Organ donations are facilitated by 56 organizations across the United States. Project Donor has worked with more than 30, and Levitt hopes to connect with every single one.

“We’ll work with anyone who will work with us,” Levitt said.

An individual’s BMI is based on a combination of weight and height. A 5-foot-tall person weighing 180 pounds couldn’t donate a kidney, while a 6-foot-tall donor could weigh up to 258 pounds.

Some medical professionals and patients don’t like to talk about health in terms of BMI. The American Medical Association released a report in June clarifying that BMI predicts health in populations better than individuals, and harms communities of color by drawing on limited data.

But for kidney donation, it still sets a standard.

Most participants are looking to lose five to 30 pounds over six months. For Watson, donating meant losing 17 pounds.

“I feel like the way people talk about weight is like it’s some taboo secret,” Watson said. “Even if they don’t mean for it to be something to be ashamed of, their tone just comes across as it should be.”

Watson chose to use Noom. She liked that the app’s language focused on education and building healthy habits when talking about weight loss, she said.

Most case managers double as masters of social work students at the University of Chicago. And Watson said she didn’t feel any shame in discussing her weight loss efforts with them.

“It was so focused on, ‘We just want to help you meet your goal, and what tools can we give you to do that?’” Watson said.

In the end, it took Watson three months to lose the weight. Her official donor acceptance letter, sent from Loyola in May, still hangs on her fridge. A Get Well Soon card from Project Donor sits nearby on her credenza.

“My house still very much has the artifacts of support they have given me throughout the past year,” Watson said. “It’s a little dorky, but the National Kidney Registry, after I donated, sent me a certificate that I have framed on my living room wall.”

Watson donated her kidney in June and was back at work four weeks later. She still doesn’t know exactly who got her kidney. She received vouchers that could be used to give a friend or relative of her choice priority to receive a kidney of their own.

Watson gave her vouchers to a friend of a friend based in DuPage County, whose husband needed a kidney. She said meeting her voucher recipient provided some of the catharsis she started to want after surgery.

“It totally makes up for any doubt or questioning that I have in my mind,” Watson said. “After seeing people who so desperately want to give their loved ones a kidney but are discouraged from that, if I can fill that gap, it’s like a no-brainer.”

Loyola is one of 10 active kidney transplant centers in Illinois. Five are based in Chicago, including University of Chicago Medical Center, Lurie Children’s Hospital, Rush Medical Center, University of Illinois Medical Center and Northwestern Memorial Hospital.
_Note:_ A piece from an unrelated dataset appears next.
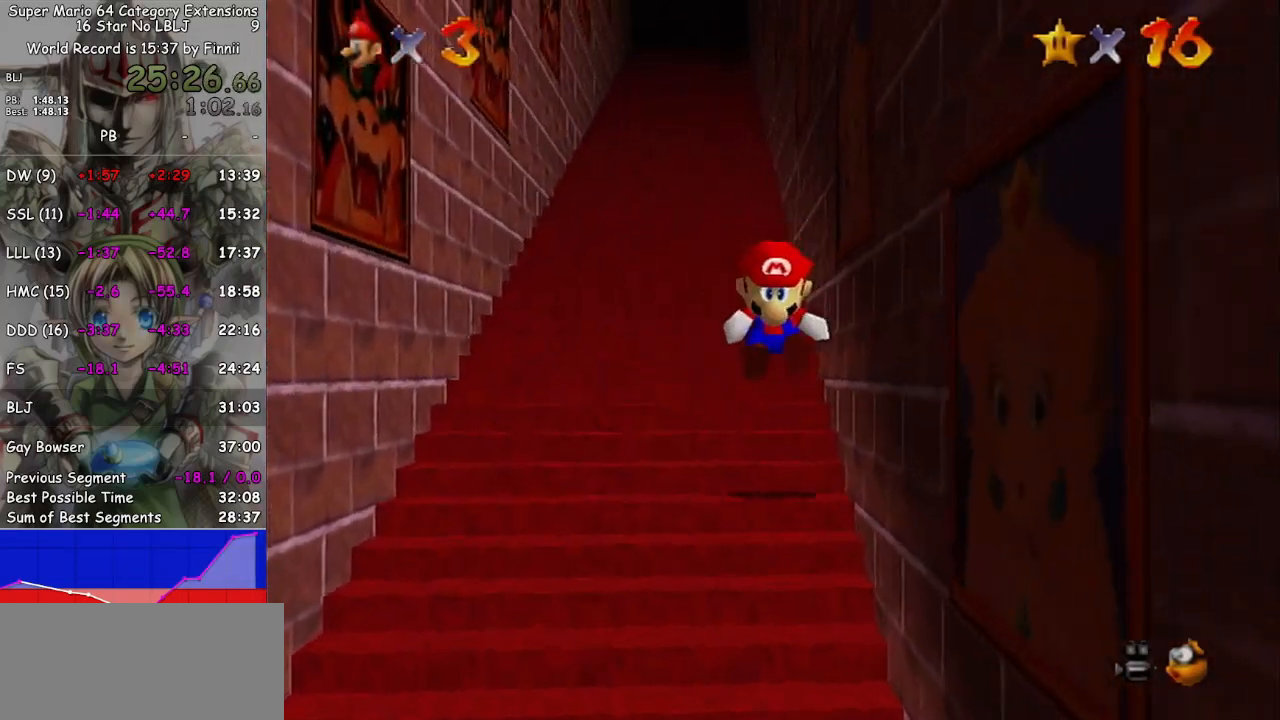
{"buttons": ["A", "L1"], "left_stick": "up", "right_stick": "center", "events": [[133, "A", "down"], [167, "A", "up"], [200, "left_stick", "up"], [233, "A", "down"], [300, "A", "up"], [333, "A", "down"], [400, "A", "up"], [467, "A", "down"]]}
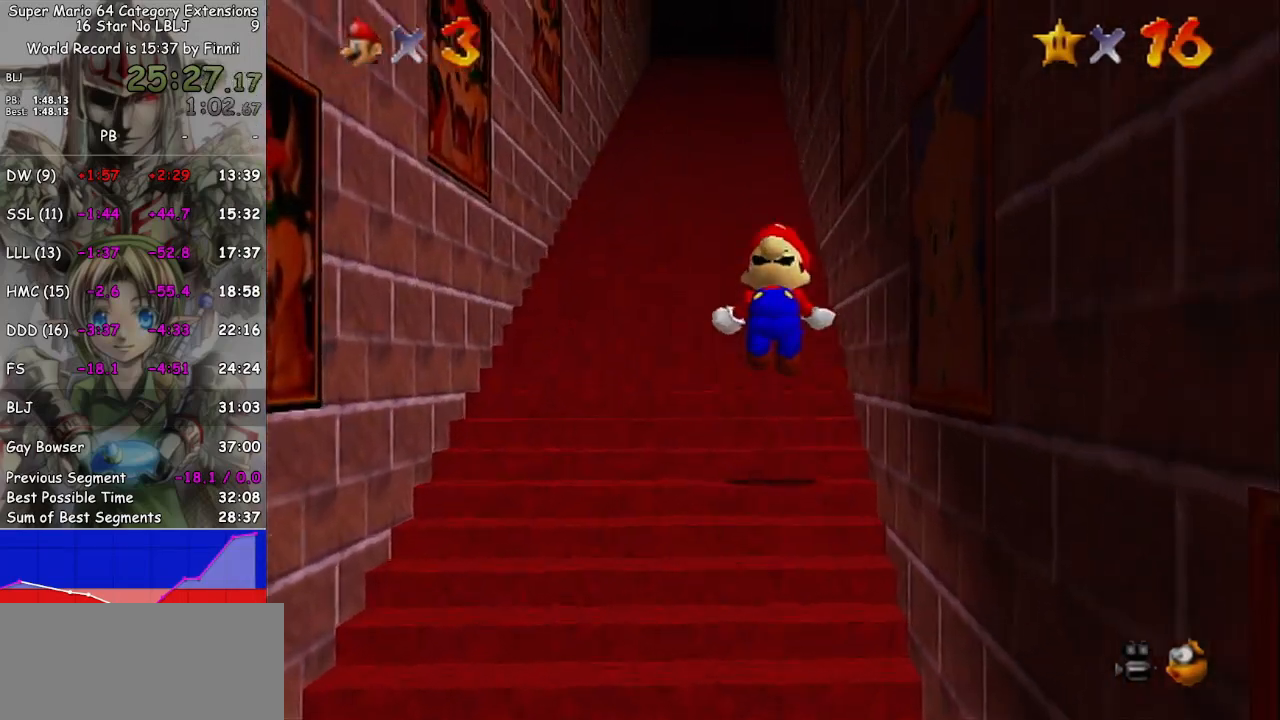
{"buttons": ["L1"], "left_stick": "up", "right_stick": "center", "events": [[33, "A", "up"], [67, "A", "down"], [133, "A", "up"], [467, "A", "down"], [500, "A", "up"]]}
Project Donor staff check in on their participants for a year after their procedure. Donors are free to reach out years down the line if they decide they want help with relapsed habits, she said.

Watson’s Noom subscription will last a year, and she said some of the habits from her weight-loss journey have stuck. She built gym visits into her daily routine and thinks about food differently.

As notable as the weight-loss help, though, was the removal of financial barriers. Watson said the project improved her faith in the medical system somewhat, though she’s become wary of debts associated with donating an organ, which she hadn’t considered at first.

“I’m very grateful for how it turned out for me, and wary for other people who do have the medical bills,” Watson said.

On average, Project Donor spends $400 per participant, and RISC analyst Ruby Rorty said the group estimates a new kidney is worth between $1.1 million and $1.5 million, in future earning potential and quality of life.

“As economists, we’re very happy with that return,” Rorty said.